My father, whose training is in physics, often  wonders aloud to me how I could possibly study such slimy creatures.  I wish I could express how rewarding it is to work with  echinoderms,  and how most aren't particularly slimy at all! But alas, my poor  father is still trying to get my mother to dispose of the numerous  bags of seashells I collected as a child during our summer vacations in Maryland. I don't think he is prepared to hear about the wonderful  world of echinoderms just yet. When I am asked how I got started in  this field, I have to think back to the oyster and clam shells I  hunted for  at the beach when I was little: the bigger, the better.  Ultimately, I searched for tiny little gastropods in shell hash. I  often looked at the other kids (still picking up those big clam  shells) and silently  laughed at them for what they were overlooking.  I am grateful that I was never forced to experience what it was like  to have to leave my collection behind like so many other children. My  parents let me take them  all home, where they sit to this day.
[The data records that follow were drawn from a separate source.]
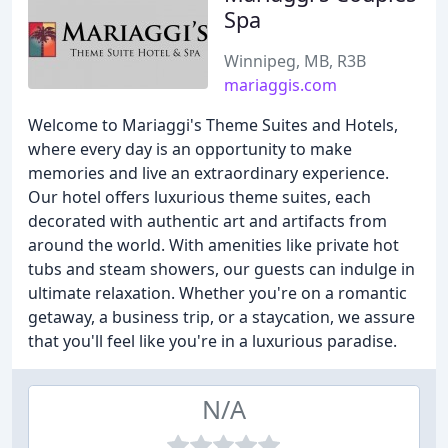
Spa
Winnipeg, MB, R3B
mariaggis.com
Welcome to Mariaggi's Theme Suites and Hotels,
where every day is an opportunity to make
memories and live an extraordinary experience.
Our hotel offers luxurious theme suites, each
decorated with authentic art and artifacts from
around the world. With amenities like private hot
tubs and steam showers, our guests can indulge in
ultimate relaxation. Whether you're on a romantic
getaway, a business trip, or a staycation, we assure
that you'll feel like you're in a luxurious paradise.
N/A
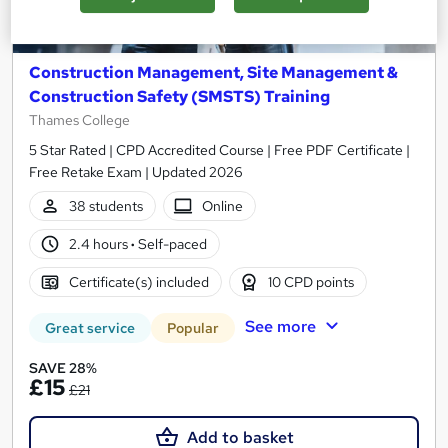
Construction Management, Site Management &
Construction Safety (SMSTS) Training
Thames College
5 Star Rated | CPD Accredited Course | Free PDF Certificate |
Free Retake Exam | Updated 2026
38 students
Online
2.4 hours
·
Self-paced
Certificate(s) included
10 CPD points
See more
Great service
Popular
SAVE 28%
£15
£21
Add to basket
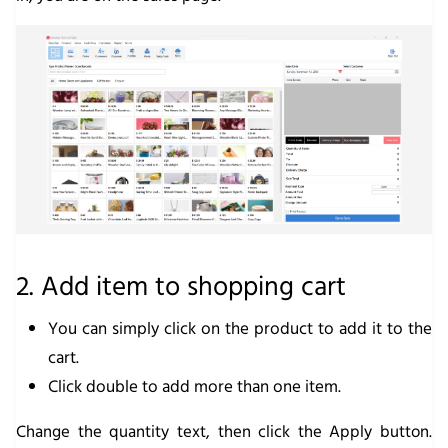
2. Add item to shopping cart
You can simply click on the product to add it to the
cart.
Click double to add more than one item.
Change the quantity text, then click the
Apply
button.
During the school year, I would continue with my  scientific endeavors. I passed through a number of phases, not  (unfortunately) recalled in a glorious list of publications, but  in  the titles of my elementary school science fair projects: "Fungi  in My Backyard" was a favorite of the judges. Of course, I defined my backyard a bit broadly and had my mother drive me around  to other backyards in which I had eyed some huge fungus growing on a  tree as I passed on the school bus. In contrast, "Fossils of  Dutchess County, New York" featured a number of fine  brachiopods, collected solely from my front yard (quite the  incomplete fossil record).

It is no surprise to me or my family that I have  pursued an interest in systematic biology. The only question for me  was what kind of creature would catch  my eye for good. That moment  came while I was on a summer marine biology field course in the  Bahamas offered by the George Washington University. We had an unusual half day free from work. Our options were either to go to the  beach or into a cave which, though marine, had a terrestrial entrance  about half a mile inland. The cave, home to numerous bats, was cold,  dark and had a guano based food chain ("you'll never get it  out  of your clothes"). I weighed my options and headed straight for  the beach to snorkel and add a few specimens to my shell collection.  Soon after, two of the instructors of the course came hurriedly  down  the path with a small vial and cries of "look what we  found!" It was a tiny white brittle star. I looked at this  specimen back in the lab along with the other students before it  began to autonomize and was preserved. No one had any clue what it  was, and it was particularly unusual since extensive studies of the  cave had never before revealed the presence of ophiuroids. I became  quite interested in  the prospect of working on identifying the  ophiuroid as an independent study project for the upcoming semester.

When I returned to Washington DC, the professor  took me over to meet Dr. David Pawson at the USNM. Dr.  Pawson invited  me to work at the museum and use the collections to try and identify  the specimen. To this day, no one ever has. I have been back to the  cave once to search for additional specimens, but with no luck. The  next year at university, I completed a phylogenetic study of the  scolopendrina subgenus of the tropical genus Ophiocoma (see "my science") for my senior honors thesis.